Behalve de ritzege, de eerste voor Astana dit seizoen, leek de tien kilometer lange vlucht hem ook de gele leiderstrui op te leveren, maar van de veertig seconden voorsprong die hij wist op te bouwen, hield hij uiteindelijk net te weinig over om Primoz Roglic te onttronen.
Een kopgroep van zeven man, onder wie Martijn Tusveld van DSM, wist zich in de levendige beginfase van de etappe los te maken van het peloton. Het septet werd op het op-en-af-parcours een kleine vier minuten voorsprong gegund.
Nog voor de voet van La Asturiana was bereikt, een berg van de tweede categorie met de top op 14 kilometer van de finish, ging Wilco Kelderman onderuit. De Bora-coureur kon echter met de hulp van een ploeggenoot bijtijds terugkeren in het peloton.
Terwijl de meute de kopgroep naderde, liet Oscar Cabedo al snel in de beklimming van La Asturiana - 7,6 kilometer met een gemiddeld stijgingspercentage van 6,2 - zijn medevluchters de hielen zien.
Lang duurde de dappere poging van de Spanjaard niet. David Gaudu en Tadej Pogacar waren de eersten die hem bij de kladden grepen. Het duo sloeg meteen een kleine gaatje, maar de klassementsrenners in het peloton toonden zich alert.
Aanval Schachmann
Maximilian Schachmann was de volgende die een aanval plaatste en hij kreeg niemand minder dan geletruidrager Roglic mee. Ook nummer twee Brandon McNulty en Sergio Higuita pikten aan bij de winnaar van Parijs-Nice. Gevieren begonnen ze aan de afdaling, maar het kwartet kon een hergroepering niet voorkomen.
Op 10 kilometer van de meet demarreerde Alex Aranburu, de nummer negen van de tijdrit van Paasmaandag.
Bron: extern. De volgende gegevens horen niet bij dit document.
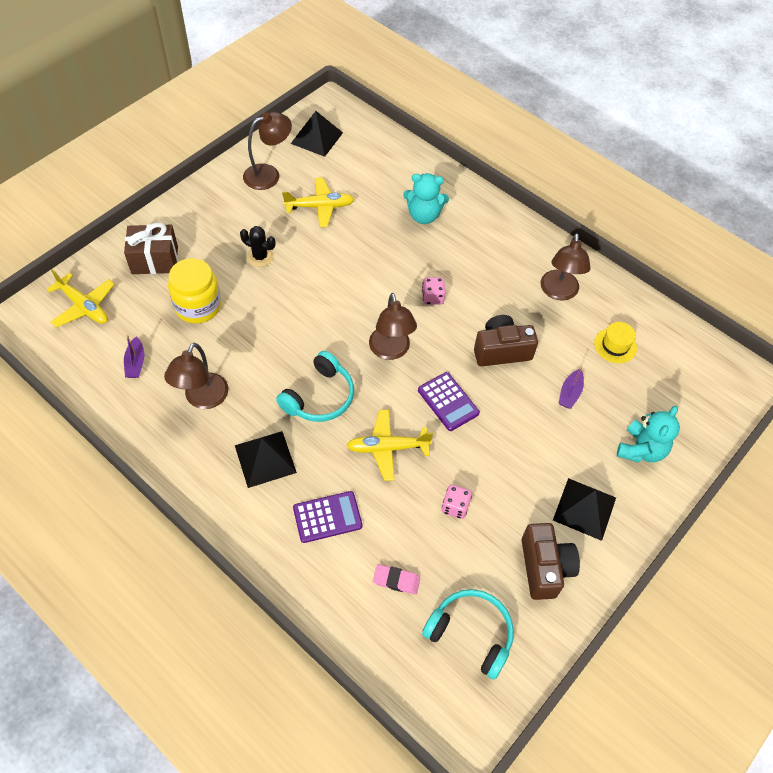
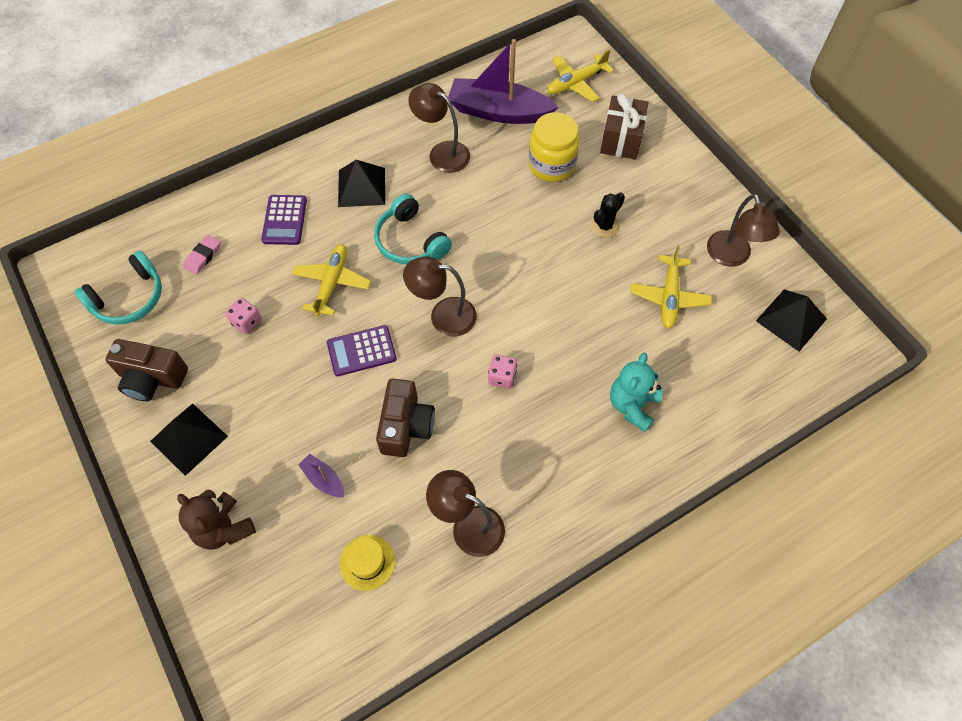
camera: 110 degrees right, 5 degrees up
purple boat [124,335,144,378] -> purple boat [448,39,558,124], size x2.35
turquoise teddy bear [617,406,680,463] -> brown teddy bear [177,490,256,550]

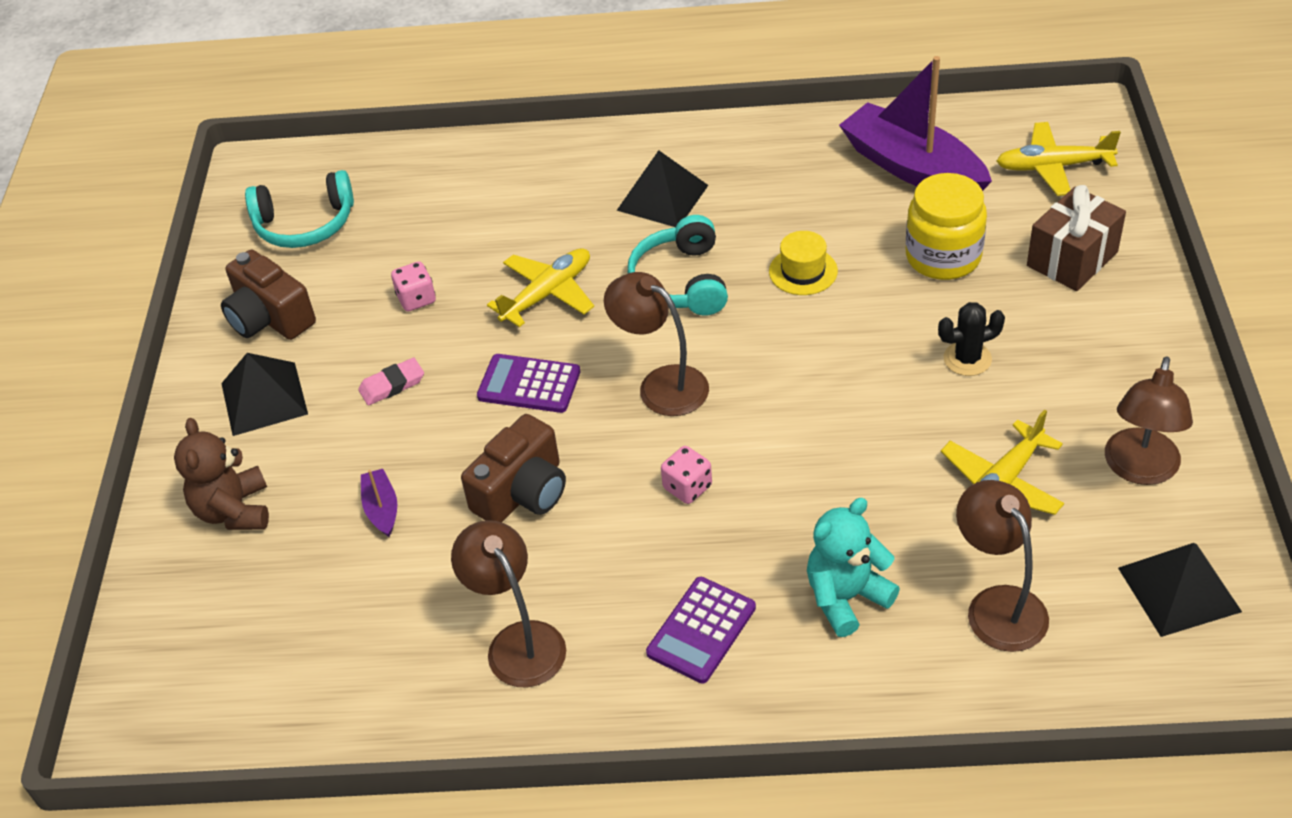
camera: 35 degrees right, 15 degrees down
pink eraser [184,235,221,275] -> pink eraser moved to [358,358,424,406]
purple calculator [261,195,307,245] -> purple calculator moved to [646,577,756,683]
yellow hat [340,535,395,591] -> yellow hat moved to [769,231,838,295]
brown lamp [408,83,470,173] -> brown lamp moved to [956,480,1049,652]

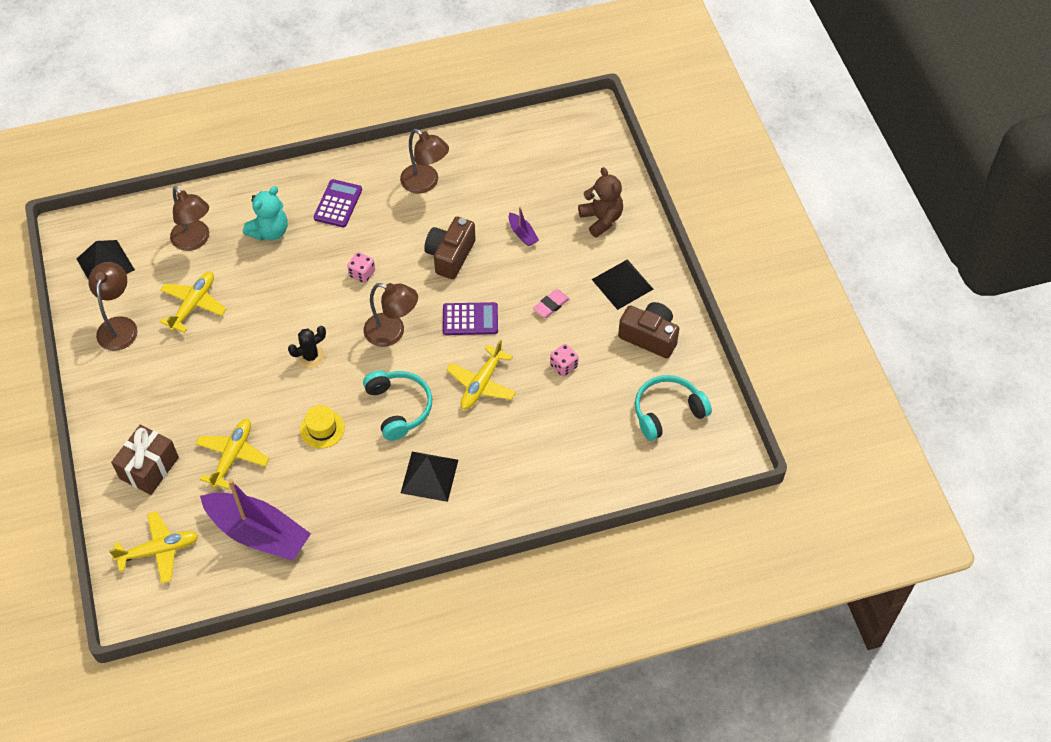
camera: 160 degrees right, 10 degrees up
yellow jar [906,173,987,280] -> yellow plane [195,419,269,489]
black cactus [938,302,1005,376] -> black cactus moved to [288,326,326,368]

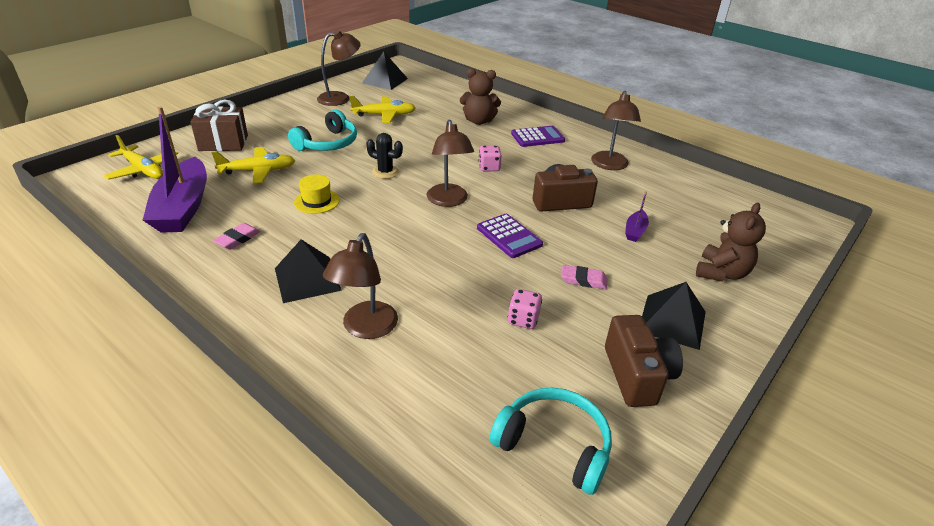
camera: 55 degrees right, 20 degrees down
brown lamp [170,186,209,251] -> brown lamp moved to [323,233,398,339]
turquoise teddy bear [243,186,288,241] -> brown teddy bear [460,68,501,125]
turquoise headphones [363,370,432,441] -> turquoise headphones moved to [288,110,357,151]
yellow plane [446,340,516,410] -> none
none -> pink eraser [213,223,261,250]

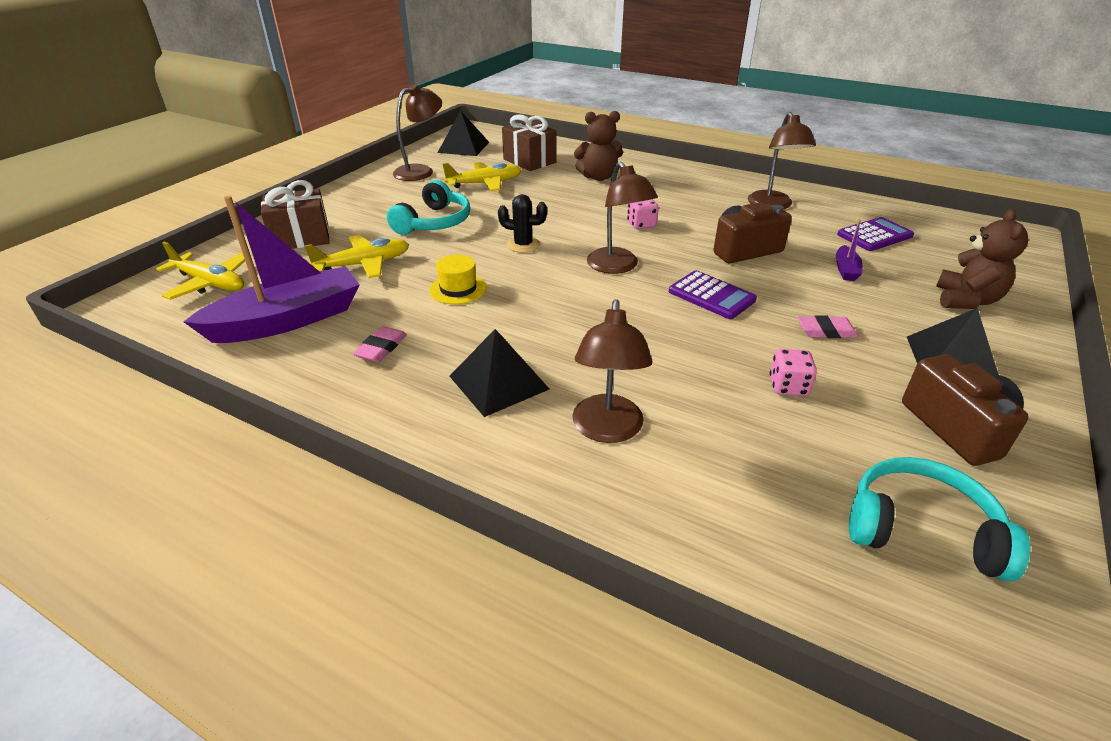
camera: 10 degrees left, 0 degrees up
purple boat [143,107,207,232] -> purple boat turned 105 degrees counterclockwise [184,196,360,343]
purple calculator [511,126,565,147] -> purple calculator moved to [837,217,914,251]
none -> brown gift [502,114,556,171]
De Baskische Astana-renner, die met 30 seconden achterstand op Roglic aan de etappe was begonnen, wist geholpen door afstopwerk van een aantal ploeggenoten vlot een ruime voorsprong te nemen, tot maar liefst 40 tellen aan toe.
Achter hem werd in de omhoog leidende slotkilometer flink doorgereden, waardoor Aranburu op de streep - inclusief de tien bonusseconden - net te weinig marge overhield om de leiderstrui van Roglic over te nemen. De Sloveen kwam op vijftien tellen als zesde over de finish.
Omar Fraile, ploeggenoot van ritwinnaar Aranburu, sprintte naar de tweede plaats, Pogacar eindigde als derde.